My Report from Colorado on Marijuana Legalization – Number 2
by Larry Janezich
Recent visits to state recreational marijuana stores in Pueblo, Colorado, reveal that they vary widely in professionalism and business plans.
The largest, friendliest, and most transparent was Marisol Therapeutics. A talk with Michael Tapia, Bud Manager and Kitchen Manager, showed much had changed since a previous visit (See: http://bit.ly/1bWz87p) in January, when recreational marijuana supplies were limited. Tapia said that the state has licensed more growers and producers of edibles and supplies of smokeables and edibles were currently plentiful. The customer base continues to be older and well off – the dozen or so customers encountered at noon time last Thursday appeared to range in age from 30 to 60.
Marisol’s sales are comprised of about 60% smokeables (marijuana in dozens of strains and hash), and 40% edibles (hard candies, chocolate bars, sodas, and cookies).
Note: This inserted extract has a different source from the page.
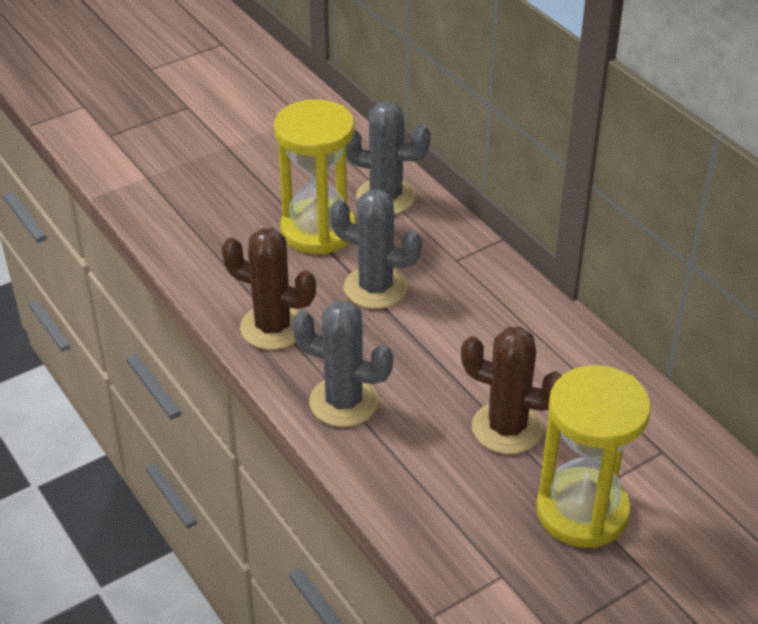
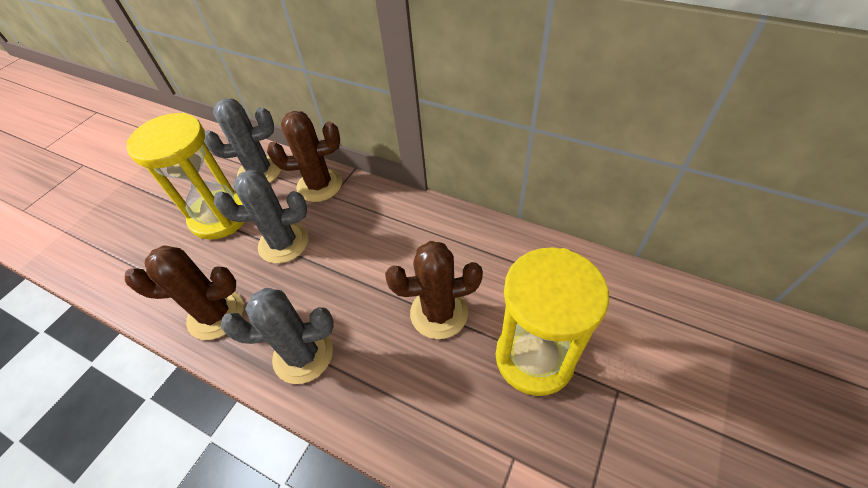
camera: 25 degrees left, 10 degrees up
none -> brown cactus [267,111,342,202]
Prices have remained stable since January 1 – Tapia said that Marisol wants to maintain a predictable price so customers will know what to expect while the store builds a customer base. Current prices are $56.35 per 1/8th ounce (about 7 or 8 joints) and $468 for an ounce – although almost no one buys an ounce.
Asked about effective dosage on edibles, Tapia says Marisol follows the state’s “Best Practices” regulations. The recommended starting dose for recreational use is 10 milligrams of THC (the active ingredient in marijuana) – the same as the starting dose for medical marijuana, with 100 milligrams the maximum dose for the latter. Marisol carries nothing in its recreational product line of edibles containing more than 100 milligrams of THC per package.
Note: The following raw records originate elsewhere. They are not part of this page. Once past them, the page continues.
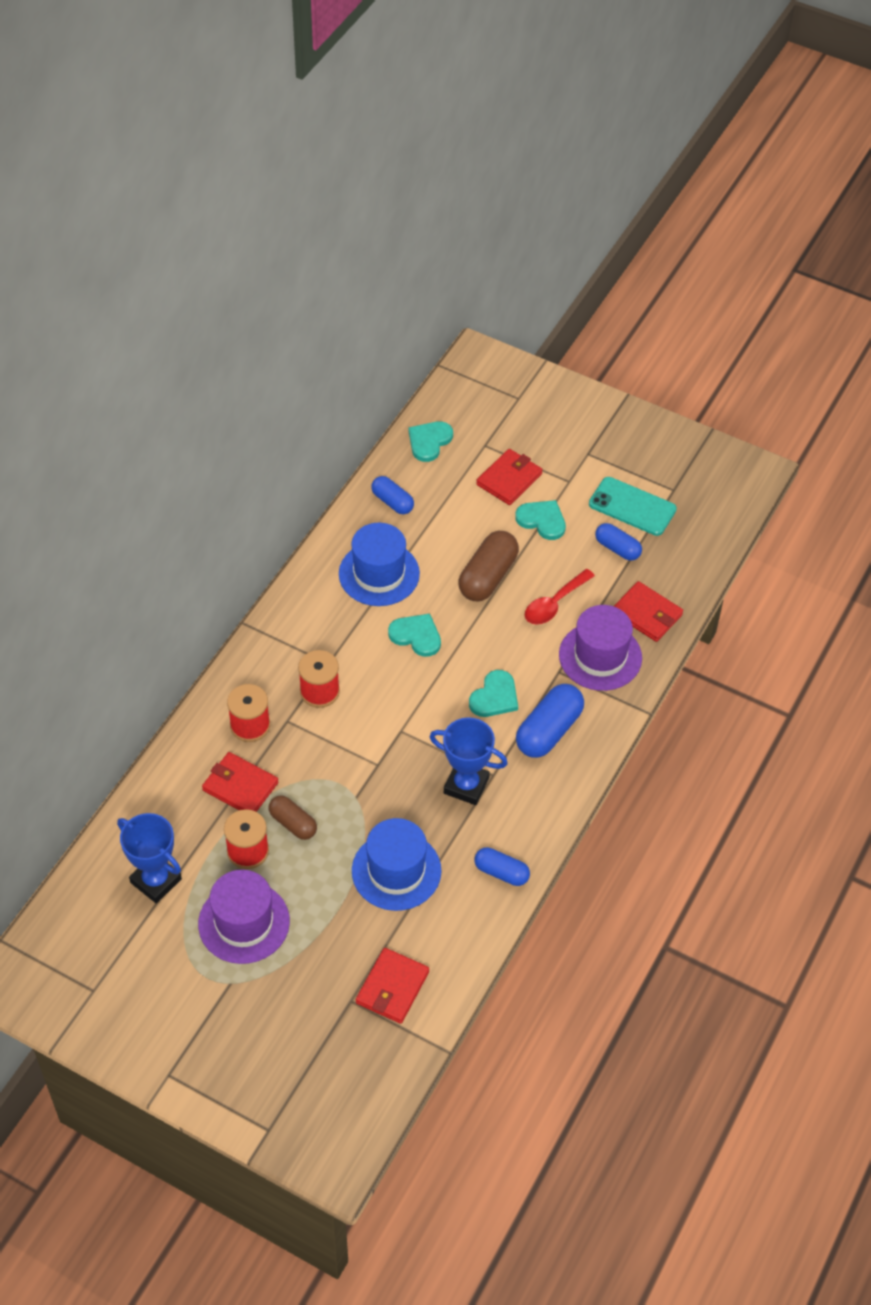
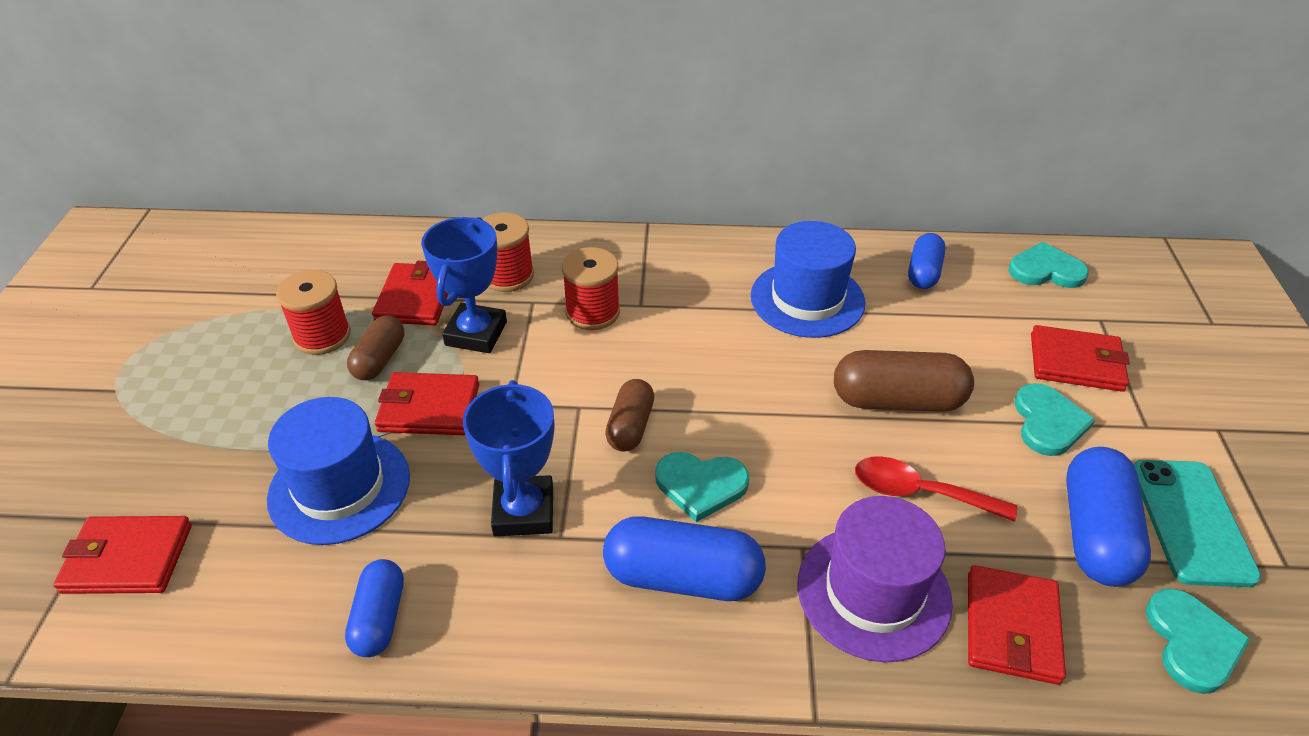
camera: 65 degrees right, 10 degrees down
blue trophy [117,813,182,903] -> blue trophy moved to [421,217,507,353]
purple hat [198,870,290,964] -> none
turquoise heart [388,614,441,657] -> turquoise heart moved to [1146,588,1251,694]
blue capsule [595,523,642,561] -> blue capsule [1066,447,1151,587], size x1.62
none -> red wallet [375,372,479,435]
none -> brown capsule [605,379,654,452]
For example, the chocolate caramel bars and the pretzel peanut butter bars contain 62.5 milligrams in four squares (recommended starting dose is ½ of one square) which sells for $15.
The sodas, with 30 milligrams sell for $20. The chocolate bars and the hard candies produced by Edipure are the store’s bestselling edibles. The state requires that edible products leaving the store must be in a child proof bag, which the store charges $2.00 for. Customers can reuse the bag for future purchases.
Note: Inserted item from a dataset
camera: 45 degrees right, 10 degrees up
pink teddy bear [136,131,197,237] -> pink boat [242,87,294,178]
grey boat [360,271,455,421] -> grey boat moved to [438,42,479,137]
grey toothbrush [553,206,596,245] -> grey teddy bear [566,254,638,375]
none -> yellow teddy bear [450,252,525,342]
Because of lack of regulation and oversight, quality control is currently an industry problem. The Denver Post recently had a series of edibles tested. The results for some products showed a wide disparity between the amount of THC in a product as stated on the package and the amount actually contained in the product – usually, considerably less. Edipure candies had the most consistently reliable product. Marisol produces its own line of edibles and has its products tested by Phylatech Metrics and Solutions (no website) to monitor product quality. Regulations require that all products be tested and labelled for THC content by October 1.
Banking and credit cards continue to hamper the industry. Some marijuana retailers are reported to be taking credit cards using second and third parties, but despite federal government approval allowing banks to engage in business with marijuana sellers, banks are so far reluctant to do so. Colorado has recently sanctioned those in the legal profession to accept marijuana retailers as clients.
State budget officials expect sales of recreational marijuana to be volatile for some months as additional stores open, supplies increase, prices drop, and the market shakes out. In January, only two stores were open in Pueblo County – in February, there were five. Sales of recreational marijuana in the County dropped from $931,877 in January to $820,000 in February. County sales tax receipts from the 3.5% sales tax for February were 28,724 compared to 32,643 in January. That tally does not include a 1% county sales tax on all items sold in the county, or the county’s share of the state’s marijuana-specific 10% sales tax. Additional taxes include a 2.9% state sales tax and a 15 % excise taxes paid on the wholesale price when marijuana is transferred between grower and seller. $40 million from the excise tax are designated by law for school construction.
Statewide, in January, sales from 59 recreational marijuana stores amounted to about $14 million and the state collected some $2 million in taxes. The figures fell below what will be necessary to hit legislative and budget analysts’ predictions – which projected $190 million in sales for the first six months of 2014. At the current pace, sales will amount to $84 million in that period which would mean some $12 million in revenue. A broader customer base as marijuana becomes more available and increased sales during the tourist season could boost those numbers.
By the end of February, 108 additional stores had received state approval to sell recreational marijuana, though many are still in the process of receiving county and or city approval to open. Pueblo has a moratorium on sales within city limits until January 1, 2015 – if then. The city council is currently considering whether to allow recreational marijuana to be grown inside the city limits.